W tamtych odległych czasach nie było ani kamer telewizyjnych, ani telefonów komórkowych, no, ale weneckie lustra to już były od dawna. W podwarszawskiej willi jednego z komunistycznych bonzów odbywało się dziwne zebranie. Duża bawialnia zajmująca cały parter, przegrodzona była drewnianą ścianą, która na modłę kolonialnego banglow, nie sięgała sufitu. Dzięki temu, mimo że drzwi przesuwne w tej ścianie, zaopatrzone w duże lustro, były zamknięte, uczestnicy zebrania po obu stronach ściany dobrze się słyszeli. Tych uczestników było na pewno wielu, ale do dzisiaj ujawniło się zaledwie kilku. Mimo że od tamtych czasów minęło już tyle lat, przebieg zebrania można odtworzyć tylko częściowo:

— Szanowni Towarzysze — zagaił właściciel willi — działania o których tutaj będziemy mówić, są zupełnie legalne a skierowane przeciwko wrogom naszej ludowej ojczyzny. Jednak ze względu na charakter sprawy wymagana jest zupełna dyskrecja. Jeśli ktoś z was pisnąłby chociażby jedno słowo, to obejmie się go śledztwem. Długim śledztwem. Niektórzy z tu obecnych już wiedzą o co chodzi, inni nie, więc opowiem od początku.
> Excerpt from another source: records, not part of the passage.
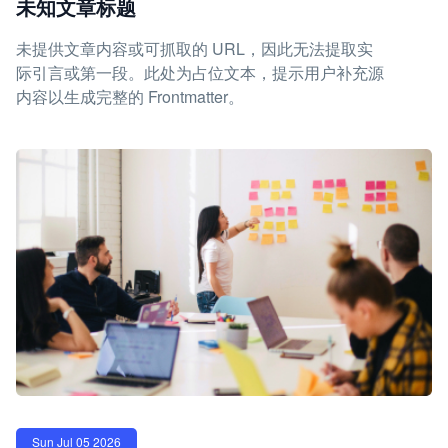
未知文章标题
未提供文章内容或可抓取的 URL，因此无法提取实
际引言或第一段。此处为占位文本，提示用户补充源
内容以生成完整的 Frontmatter。
Sun Jul 05 2026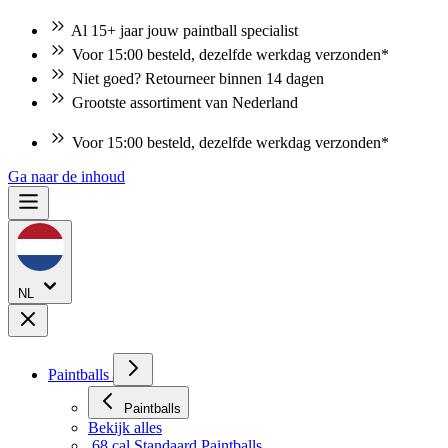
Al 15+ jaar jouw paintball specialist
Voor 15:00 besteld, dezelfde werkdag verzonden*
Niet goed? Retourneer binnen 14 dagen
Grootste assortiment van Nederland
Voor 15:00 besteld, dezelfde werkdag verzonden*
Ga naar de inhoud
NL
Paintballs
Paintballs
Bekijk alles
.68 cal Standaard Paintballs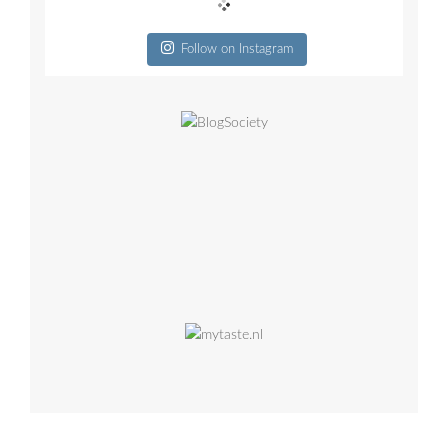
Follow on Instagram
Amerykańscy imperialiści wspólnie z księżmi mają zamiar podarować tym mętom z Solidarności setki milionów dolarów. Wiemy, że organizuje to amerykańska ambasada w Warszawie, ale sami się w to nie mieszają. Naszym zadaniem jest przeciwdziałać tym wrogim działaniom. Teraz niech każdy powie wszystko co na ten temat wie, a następnie naradzimy się jak postąpić.

Wyrzucony z ambasady Janek pierwszy zabrał głos i powiedział:

— Tak całkiem to ci z ambasady od tego nie stronią. Mój były szef mr. Pagórek jest ożeniony z babką, która jest nauczycielką w szkole dla dzieci anglojęzycznych a mieszają ci moi byli szefowie w domku przy ul. Filtrowej nr 1. Odkąd Amerykanie zaczęli szukać odpowiednich Polaków, to do tego domku co i raz ktoś wchodzi z dzieckiem w wieku szkolnym.

— No to się im przyjrzymy — powiedział właściciel willi.

— Dajcie to mnie — powiedział Sasza — to ja szybko z nich wyduszę forsę.

Na te słowa głos zabrał uczestnik siedzący za przepierzeniem.

— Szanowni towarzysze! Miło nam, że wykazujecie zaangażowanie w słusznej sprawie, ale tutaj problem jest inny, jest delikatny, tu nic na siłę. Te pieniądze są do Polski przekazywane przez cały łańcuszek kolejnych banków, żeby nie było można odkryć, kto jest rzeczywistym sponsorem. Pieniądze faktycznie pochodzą od Raegana i z Watykanu. Takie dotacja w USA są legalne, jeśli mają placet Kongresu. Gdy to robi prezydent i po cichu — jest to łamanie prawa. Drugi sponsor, czyli Watykan, nie może się przyznać do wspierania ruchów politycznych, bo oni oficjalnie się tym zajmować nie mogą i byłaby z tego ogromna kompromitacja. Ot i to trzeba wykorzystać!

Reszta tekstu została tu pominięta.